Hi! Thanks for reading. You may have noticed I’ve scaled back from weekly to bi-monthly. It just makes sense right now. I’m also still rethinking my strategy, if you’ve been following me you know that I’ve been struggling to find purpose in this space. I know it’s to keep ME sober, but what about all of you? What are you gaining from this? Do you read this out of curiosity, entertainment, because you’re sober-curious?
I’ve thought about changing up the content a bit – I would still give you a little journal entry like I’ve been doing, but I’d do it 90’s magazine style: a little recipe, a little embarrassing (drinking) story, some product recs, a listicle maybe. It would be longer and maybe I would only do it once a month.
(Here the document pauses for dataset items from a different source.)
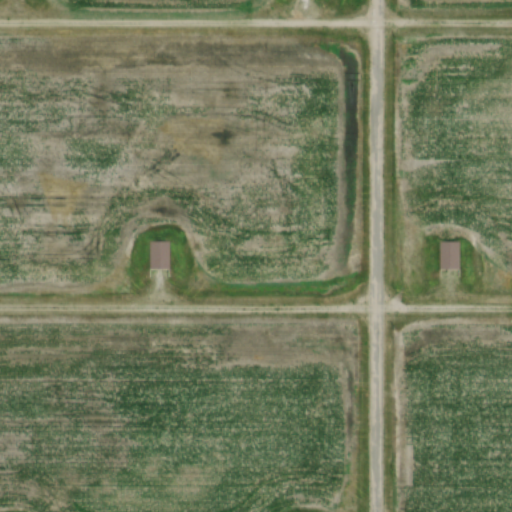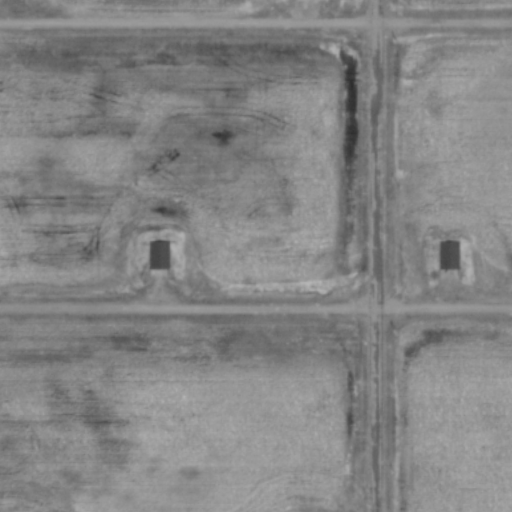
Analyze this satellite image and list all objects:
road: (256, 18)
road: (371, 255)
building: (447, 255)
building: (157, 256)
road: (256, 303)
Anyway, this was my first sober Mother’s Day in a really long time and I have to say it was downright lovely. I was driving down the Kohala coast Sunday afternoon on my way to meet up with some of my mom friends and their families at the beach and I thought back to last Mother’s Day.
I was at the house we were renting in the woods of NorCal. A beautiful spot on a cliff overlooking the Eel River, someone’s second home in the summer. It had amenities as such… a sprawling wooden deck, pool, island kitchen with designer appliances and a concrete countertop, vaulted ceilings and a classic wood burning stove/fireplace. It was the epitome of hygge, especially as those winter storms whipped through the river valley, knocking out trees and power lines and covering the property in ice and snow — the warm glow of the stove the only light for miles.
Last Mother’s Day was pretty lovely too. Nothing bad happened even though I drank at least a bottle and a half of champagne. We cooked so much food. Our friends came over. The kids played in the backyard. The sun shined as we clinked glasses lounging in the deck chairs. We laughed.
That’s the thing about drinking: sometimes it’s fine. It tricks you into thinking that since it’s not a disaster everytime you drink you aren't an alcoholic. It’s a false sense of security that feels so warm and comforting.
But what’s so funny to me now is that when you’re drinking, you think drinking makes everything more fun. You romanticize it. You center activities around it and spend so much energy and money on the drinks. It’s only when you stop and experience those same situations sober do you realize it’s even better than you ever thought (and cheaper lol).